This story is a hard lesson in NEVER overestimating your Survival Abilities and Skill Sets. What is amazing is her remains were found 3,000 feet (1,000 yards) from the MAIN TRAIL. It reminds me of a line from the 1997 movie THE EDGE:
“People that are lost in the wilderness die from SHAME.”-SF
A lost hiker in Maine starved to death after waiting for rescue and then accepting her fate, heartbreaking journal entries have revealed. Geraldine Largay, a 66-year-old from Tennessee, disappeared while hiking the Appalachian Trail in Maine on July 22, 2013, and the newly disclosed journal shows that she survived for at least 26 days, the Portland Press Heraldreports. “When you find my body, please call my husband George and my daughter Kerry,” she wrote in an Aug. 6 journal entry. “It will be the greatest kindness for them to know that I am dead and where you found me—no matter how many years from now.” The final entry was dated Aug. 18. Her skeletal remains were discovered in a tent 3,000 feet from the trail more than two years later.
Largay, who was trying to complete a “bucket list” hike from West Virginia to the trail’s end solo after a friend left for a family emergency, was reported missing by her husband after she failed to make it to a rendezvous point. A huge search and rescue effort followed, but it was suspended after a week. According to a 1,579-page Maine Warden Service report, Largay became lost after leaving the trail to go to the bathroom, the Boston Globe reports.
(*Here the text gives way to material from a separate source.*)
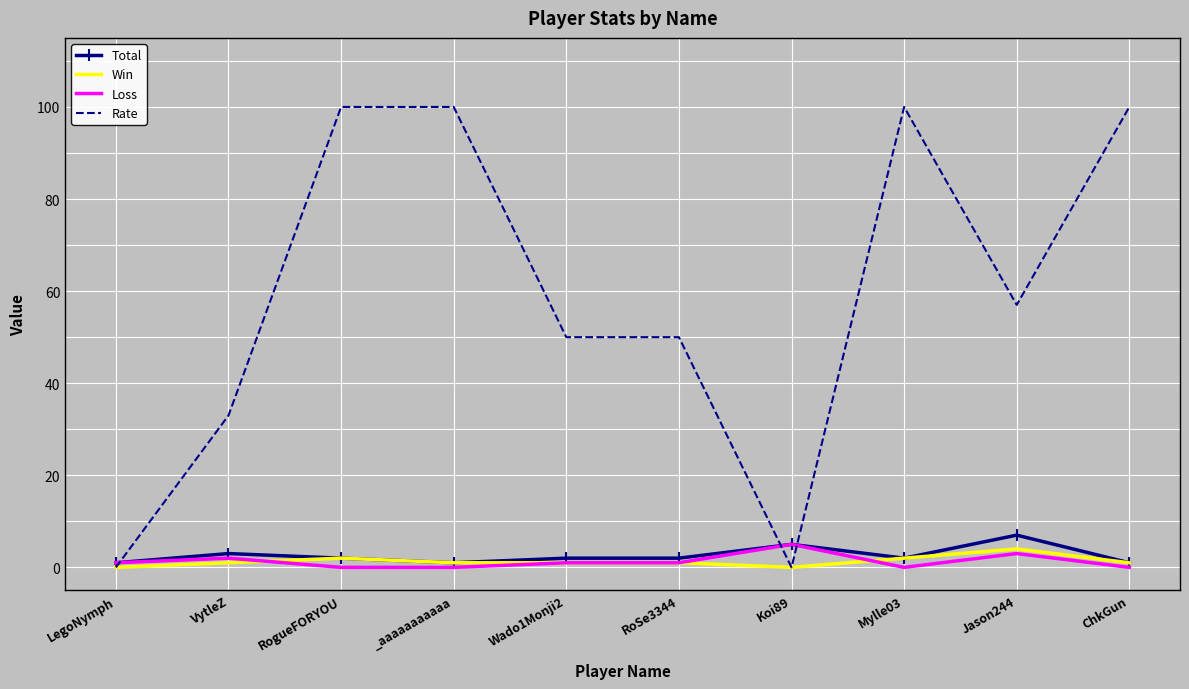

What is the greatest value displayed?

100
She tried to text her husband at least a dozen times, but she was unable to get a signal even after moving to higher ground. She then set up a campsite on a knoll, where authorities found a handmade flag and evidence she had tried to start a signal fire. On Oct. 18, 2015, a week after a forester found her body, her husband of 42 years and other family members joined wardens in a hike to the site, where they left a cross and family mementos. (Last month, two “lost” hikers in North Carolina were found in a town 30 miles away.)
Read the Original Article at Newser
Damn. First, safety in numbers. Second, I lost the Scout training I had when in hiking in the “outback”; the expression “use it or lose it” comes to mind. Then again, my life hasn’t had much in the way of time or money to go on any “adventures”.